THERE HAS BEEN an encouraging improvement in the levels and coherence of corporate reporting, according to a report by Deloitte.
The report found that businesses have embraced corporate reporting changes overall, but are severely lacking in some areas.
According to Deloitte, only one company disclosed information on the gender pay gap and just seven referred to gender diversity policies and targets.
Certain gender diversity disclosures are set to become mandatory in the near future and will require companies to provide more information than they currently do.
There is a similar situation in relation to carbon disclosure. While 63% of respondents made an effort to voluntarily disclose emissions, only 3% made it clear how they based their measures in line with the Department for Environment, Food and Rural Affairs corporate reporting guidance.

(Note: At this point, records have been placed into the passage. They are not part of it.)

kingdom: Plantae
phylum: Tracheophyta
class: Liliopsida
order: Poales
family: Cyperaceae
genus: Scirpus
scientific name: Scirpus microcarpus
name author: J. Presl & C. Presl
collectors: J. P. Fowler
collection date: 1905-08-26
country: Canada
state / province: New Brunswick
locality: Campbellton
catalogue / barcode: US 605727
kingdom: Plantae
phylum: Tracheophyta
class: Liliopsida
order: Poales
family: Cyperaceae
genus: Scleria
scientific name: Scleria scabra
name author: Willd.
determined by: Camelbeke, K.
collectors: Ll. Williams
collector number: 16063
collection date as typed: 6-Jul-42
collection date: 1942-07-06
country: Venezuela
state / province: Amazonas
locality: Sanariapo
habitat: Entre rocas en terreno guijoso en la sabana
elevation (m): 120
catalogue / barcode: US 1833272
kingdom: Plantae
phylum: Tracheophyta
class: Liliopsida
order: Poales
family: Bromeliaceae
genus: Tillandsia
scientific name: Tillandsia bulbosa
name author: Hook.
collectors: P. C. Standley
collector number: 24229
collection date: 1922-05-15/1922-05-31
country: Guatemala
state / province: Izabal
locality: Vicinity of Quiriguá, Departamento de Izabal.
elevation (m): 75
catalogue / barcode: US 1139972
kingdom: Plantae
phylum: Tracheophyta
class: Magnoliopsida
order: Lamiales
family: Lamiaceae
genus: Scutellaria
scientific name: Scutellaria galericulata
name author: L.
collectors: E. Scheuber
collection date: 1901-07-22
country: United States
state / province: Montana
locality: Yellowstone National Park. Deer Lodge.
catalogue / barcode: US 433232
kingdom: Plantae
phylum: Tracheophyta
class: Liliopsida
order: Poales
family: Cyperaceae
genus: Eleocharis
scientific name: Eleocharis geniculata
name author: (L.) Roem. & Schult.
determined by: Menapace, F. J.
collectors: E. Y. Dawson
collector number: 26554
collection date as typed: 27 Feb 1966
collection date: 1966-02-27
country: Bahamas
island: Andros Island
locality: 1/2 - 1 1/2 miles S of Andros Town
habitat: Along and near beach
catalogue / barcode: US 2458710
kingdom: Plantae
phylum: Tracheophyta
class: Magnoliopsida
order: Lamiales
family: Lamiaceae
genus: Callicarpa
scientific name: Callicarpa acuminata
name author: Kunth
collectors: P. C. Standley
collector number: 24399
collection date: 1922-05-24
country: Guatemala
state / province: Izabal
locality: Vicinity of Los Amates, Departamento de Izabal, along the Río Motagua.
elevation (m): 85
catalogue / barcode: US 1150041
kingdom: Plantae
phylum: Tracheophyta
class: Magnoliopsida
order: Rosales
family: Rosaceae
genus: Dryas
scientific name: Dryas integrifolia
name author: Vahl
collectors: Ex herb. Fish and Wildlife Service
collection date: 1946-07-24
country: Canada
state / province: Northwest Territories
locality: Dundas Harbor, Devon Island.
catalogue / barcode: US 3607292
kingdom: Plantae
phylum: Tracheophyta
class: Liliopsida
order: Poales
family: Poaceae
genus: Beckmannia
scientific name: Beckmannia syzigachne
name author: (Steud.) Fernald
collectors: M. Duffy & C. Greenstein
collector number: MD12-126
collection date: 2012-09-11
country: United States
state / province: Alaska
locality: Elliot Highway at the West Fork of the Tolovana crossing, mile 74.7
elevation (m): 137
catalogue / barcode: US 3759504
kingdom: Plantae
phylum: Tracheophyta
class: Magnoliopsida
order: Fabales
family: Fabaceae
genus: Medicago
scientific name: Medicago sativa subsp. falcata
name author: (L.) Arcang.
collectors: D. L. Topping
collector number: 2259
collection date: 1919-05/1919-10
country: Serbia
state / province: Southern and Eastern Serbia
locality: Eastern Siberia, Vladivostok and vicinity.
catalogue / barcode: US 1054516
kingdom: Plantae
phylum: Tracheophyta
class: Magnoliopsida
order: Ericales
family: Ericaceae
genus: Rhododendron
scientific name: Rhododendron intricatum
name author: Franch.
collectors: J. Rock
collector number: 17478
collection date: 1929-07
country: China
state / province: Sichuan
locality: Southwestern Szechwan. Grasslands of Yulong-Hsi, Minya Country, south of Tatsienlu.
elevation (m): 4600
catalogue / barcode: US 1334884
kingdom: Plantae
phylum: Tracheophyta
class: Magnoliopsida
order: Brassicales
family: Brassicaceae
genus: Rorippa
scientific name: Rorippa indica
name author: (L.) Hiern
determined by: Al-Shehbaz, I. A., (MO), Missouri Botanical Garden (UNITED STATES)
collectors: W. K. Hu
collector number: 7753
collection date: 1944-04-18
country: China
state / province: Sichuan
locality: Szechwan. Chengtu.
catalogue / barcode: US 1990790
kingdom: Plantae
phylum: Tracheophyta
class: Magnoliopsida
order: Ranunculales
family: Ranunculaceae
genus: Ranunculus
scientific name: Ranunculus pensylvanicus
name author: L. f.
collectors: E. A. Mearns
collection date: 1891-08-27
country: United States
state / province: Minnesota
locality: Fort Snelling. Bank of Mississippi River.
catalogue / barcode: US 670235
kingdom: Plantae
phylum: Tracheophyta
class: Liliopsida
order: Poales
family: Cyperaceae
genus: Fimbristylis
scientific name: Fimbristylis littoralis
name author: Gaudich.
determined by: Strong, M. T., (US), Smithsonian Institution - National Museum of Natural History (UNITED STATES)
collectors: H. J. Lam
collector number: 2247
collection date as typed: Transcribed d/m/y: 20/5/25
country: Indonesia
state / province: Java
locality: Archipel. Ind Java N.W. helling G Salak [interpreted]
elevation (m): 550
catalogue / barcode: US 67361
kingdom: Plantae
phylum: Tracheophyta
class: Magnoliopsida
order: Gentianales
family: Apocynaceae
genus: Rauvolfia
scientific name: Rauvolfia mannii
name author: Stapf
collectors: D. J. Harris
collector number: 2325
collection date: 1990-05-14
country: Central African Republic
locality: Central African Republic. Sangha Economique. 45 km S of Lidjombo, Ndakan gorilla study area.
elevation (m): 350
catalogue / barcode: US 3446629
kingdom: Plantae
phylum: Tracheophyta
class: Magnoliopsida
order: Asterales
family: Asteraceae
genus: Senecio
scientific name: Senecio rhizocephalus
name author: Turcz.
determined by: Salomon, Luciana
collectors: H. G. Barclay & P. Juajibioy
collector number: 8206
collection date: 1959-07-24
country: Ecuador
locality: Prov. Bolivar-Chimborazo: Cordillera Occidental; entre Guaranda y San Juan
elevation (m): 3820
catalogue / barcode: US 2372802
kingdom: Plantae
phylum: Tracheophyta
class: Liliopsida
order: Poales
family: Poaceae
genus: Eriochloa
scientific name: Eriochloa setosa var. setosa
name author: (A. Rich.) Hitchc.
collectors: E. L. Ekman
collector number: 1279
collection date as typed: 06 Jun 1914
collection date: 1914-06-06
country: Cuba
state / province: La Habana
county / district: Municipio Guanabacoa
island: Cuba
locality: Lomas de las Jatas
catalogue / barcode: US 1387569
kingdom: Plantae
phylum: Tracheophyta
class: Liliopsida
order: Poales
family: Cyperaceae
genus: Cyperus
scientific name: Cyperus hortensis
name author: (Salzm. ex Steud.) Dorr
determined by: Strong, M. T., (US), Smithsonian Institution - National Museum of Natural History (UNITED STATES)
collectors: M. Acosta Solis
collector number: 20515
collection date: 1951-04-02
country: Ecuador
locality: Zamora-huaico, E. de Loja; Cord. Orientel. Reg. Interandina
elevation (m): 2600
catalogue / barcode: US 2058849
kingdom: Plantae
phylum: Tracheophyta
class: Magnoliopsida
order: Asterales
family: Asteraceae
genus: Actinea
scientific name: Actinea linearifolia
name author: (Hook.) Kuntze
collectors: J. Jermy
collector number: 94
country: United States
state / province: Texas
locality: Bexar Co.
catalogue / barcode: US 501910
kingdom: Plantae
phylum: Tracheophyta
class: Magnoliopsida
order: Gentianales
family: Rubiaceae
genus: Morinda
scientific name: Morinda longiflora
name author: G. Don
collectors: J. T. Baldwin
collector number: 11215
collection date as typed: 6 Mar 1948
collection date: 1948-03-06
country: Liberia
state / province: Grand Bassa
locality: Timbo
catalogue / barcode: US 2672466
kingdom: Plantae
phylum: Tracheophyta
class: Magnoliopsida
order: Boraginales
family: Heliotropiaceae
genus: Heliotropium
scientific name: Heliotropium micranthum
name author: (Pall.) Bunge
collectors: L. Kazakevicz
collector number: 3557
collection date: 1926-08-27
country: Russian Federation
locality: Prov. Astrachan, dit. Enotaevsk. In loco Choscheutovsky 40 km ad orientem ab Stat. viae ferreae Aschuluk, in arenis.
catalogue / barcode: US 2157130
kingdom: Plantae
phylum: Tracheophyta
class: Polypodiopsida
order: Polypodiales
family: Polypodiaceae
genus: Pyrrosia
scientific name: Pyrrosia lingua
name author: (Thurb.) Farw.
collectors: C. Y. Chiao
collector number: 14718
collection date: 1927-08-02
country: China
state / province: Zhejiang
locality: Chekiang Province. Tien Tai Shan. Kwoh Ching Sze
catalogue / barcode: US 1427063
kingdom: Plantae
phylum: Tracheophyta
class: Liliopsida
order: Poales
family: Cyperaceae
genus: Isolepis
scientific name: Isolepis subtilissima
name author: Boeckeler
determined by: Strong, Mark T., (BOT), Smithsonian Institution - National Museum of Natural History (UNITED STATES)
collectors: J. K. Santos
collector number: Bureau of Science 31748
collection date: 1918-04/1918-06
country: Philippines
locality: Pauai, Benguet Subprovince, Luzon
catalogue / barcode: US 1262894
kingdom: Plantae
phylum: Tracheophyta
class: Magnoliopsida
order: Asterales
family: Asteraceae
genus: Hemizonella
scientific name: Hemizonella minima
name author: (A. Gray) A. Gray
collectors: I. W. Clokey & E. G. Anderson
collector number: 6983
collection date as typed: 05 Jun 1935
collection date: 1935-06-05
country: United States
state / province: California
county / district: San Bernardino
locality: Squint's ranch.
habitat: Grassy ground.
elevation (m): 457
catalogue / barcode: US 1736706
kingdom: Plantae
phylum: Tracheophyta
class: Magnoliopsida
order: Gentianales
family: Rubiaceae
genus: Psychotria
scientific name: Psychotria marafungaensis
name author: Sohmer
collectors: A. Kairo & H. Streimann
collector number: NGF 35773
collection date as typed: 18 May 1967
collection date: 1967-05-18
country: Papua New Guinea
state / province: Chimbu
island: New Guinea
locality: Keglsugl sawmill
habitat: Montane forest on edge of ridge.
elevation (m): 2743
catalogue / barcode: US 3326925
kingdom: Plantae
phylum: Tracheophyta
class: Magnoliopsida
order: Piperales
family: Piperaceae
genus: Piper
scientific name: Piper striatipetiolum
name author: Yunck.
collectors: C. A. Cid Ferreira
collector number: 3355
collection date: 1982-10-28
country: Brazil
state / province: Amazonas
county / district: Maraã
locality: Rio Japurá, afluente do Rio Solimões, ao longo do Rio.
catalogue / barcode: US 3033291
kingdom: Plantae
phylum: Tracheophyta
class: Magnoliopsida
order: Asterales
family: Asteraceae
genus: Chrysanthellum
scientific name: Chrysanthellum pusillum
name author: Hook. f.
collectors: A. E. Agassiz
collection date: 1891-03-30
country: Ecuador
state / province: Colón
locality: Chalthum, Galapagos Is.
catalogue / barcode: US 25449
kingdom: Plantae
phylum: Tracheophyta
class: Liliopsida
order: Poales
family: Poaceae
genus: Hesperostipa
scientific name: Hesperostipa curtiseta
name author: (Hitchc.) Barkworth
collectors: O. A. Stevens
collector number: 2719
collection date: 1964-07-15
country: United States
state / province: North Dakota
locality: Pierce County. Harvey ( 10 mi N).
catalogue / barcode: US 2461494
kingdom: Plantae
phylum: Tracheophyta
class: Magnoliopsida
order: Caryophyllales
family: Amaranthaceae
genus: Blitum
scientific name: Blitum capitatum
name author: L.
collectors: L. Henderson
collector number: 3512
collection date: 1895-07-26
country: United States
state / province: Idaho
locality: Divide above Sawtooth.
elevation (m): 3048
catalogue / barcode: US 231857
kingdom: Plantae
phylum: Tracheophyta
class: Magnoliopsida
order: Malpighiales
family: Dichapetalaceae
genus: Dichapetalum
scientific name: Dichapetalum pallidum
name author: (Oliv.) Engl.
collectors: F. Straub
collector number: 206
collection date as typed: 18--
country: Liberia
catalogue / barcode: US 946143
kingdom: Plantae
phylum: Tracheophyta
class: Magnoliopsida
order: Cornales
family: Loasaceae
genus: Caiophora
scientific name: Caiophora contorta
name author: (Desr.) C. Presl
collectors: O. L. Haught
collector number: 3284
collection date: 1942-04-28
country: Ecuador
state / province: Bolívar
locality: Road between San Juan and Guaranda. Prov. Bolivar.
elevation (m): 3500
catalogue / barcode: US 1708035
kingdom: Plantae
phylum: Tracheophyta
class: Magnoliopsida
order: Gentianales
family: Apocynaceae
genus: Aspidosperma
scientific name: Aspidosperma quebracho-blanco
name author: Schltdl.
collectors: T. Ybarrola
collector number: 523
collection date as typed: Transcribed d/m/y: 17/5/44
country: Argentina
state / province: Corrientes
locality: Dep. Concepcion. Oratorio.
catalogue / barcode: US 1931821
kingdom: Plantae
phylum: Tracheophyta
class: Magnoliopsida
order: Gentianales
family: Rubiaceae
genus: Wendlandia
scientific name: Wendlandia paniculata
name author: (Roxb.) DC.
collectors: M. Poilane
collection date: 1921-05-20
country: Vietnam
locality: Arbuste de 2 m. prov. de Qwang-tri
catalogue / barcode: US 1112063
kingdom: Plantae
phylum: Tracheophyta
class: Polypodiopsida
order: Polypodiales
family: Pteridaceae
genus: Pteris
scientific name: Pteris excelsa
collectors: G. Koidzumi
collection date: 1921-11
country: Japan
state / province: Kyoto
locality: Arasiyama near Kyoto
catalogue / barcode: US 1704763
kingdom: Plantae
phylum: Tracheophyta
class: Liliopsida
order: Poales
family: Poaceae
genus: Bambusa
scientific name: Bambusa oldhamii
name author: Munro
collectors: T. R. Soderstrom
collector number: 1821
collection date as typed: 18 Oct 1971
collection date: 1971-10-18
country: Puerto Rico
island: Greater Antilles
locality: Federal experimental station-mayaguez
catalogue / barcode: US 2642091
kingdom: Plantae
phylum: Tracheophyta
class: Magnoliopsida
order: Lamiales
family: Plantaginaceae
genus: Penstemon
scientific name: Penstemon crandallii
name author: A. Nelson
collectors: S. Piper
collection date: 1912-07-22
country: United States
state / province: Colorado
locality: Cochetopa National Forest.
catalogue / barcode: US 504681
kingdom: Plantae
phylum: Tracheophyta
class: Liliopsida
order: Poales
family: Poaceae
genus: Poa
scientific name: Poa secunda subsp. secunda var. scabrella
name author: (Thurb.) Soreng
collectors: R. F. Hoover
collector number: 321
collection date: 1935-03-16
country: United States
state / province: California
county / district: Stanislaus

“A whole raft of initiatives, some voluntary, some mandatory, have come into force or are about to do so shortly,” said Veronica Poole, Deloitte’s national head of accounting and corporate reporting. “The overall thrust is to encourage companies to provide more consistent and connected reporting with an emphasis on narrative and their business model.”
Despite the impending arrival of new audit committee disclosure requirements in the latest corporate governance code update, only 16% of organisations provided insightful, company-specific analysis of significant issues considered by the audit committee.
“Companies need to be better at connected reporting. The proposals and rules which companies now face require a serious level of content, cohesion, connected thought and information. The regulatory bar is set higher every year and users’ demands are rising steeply,” Poole said.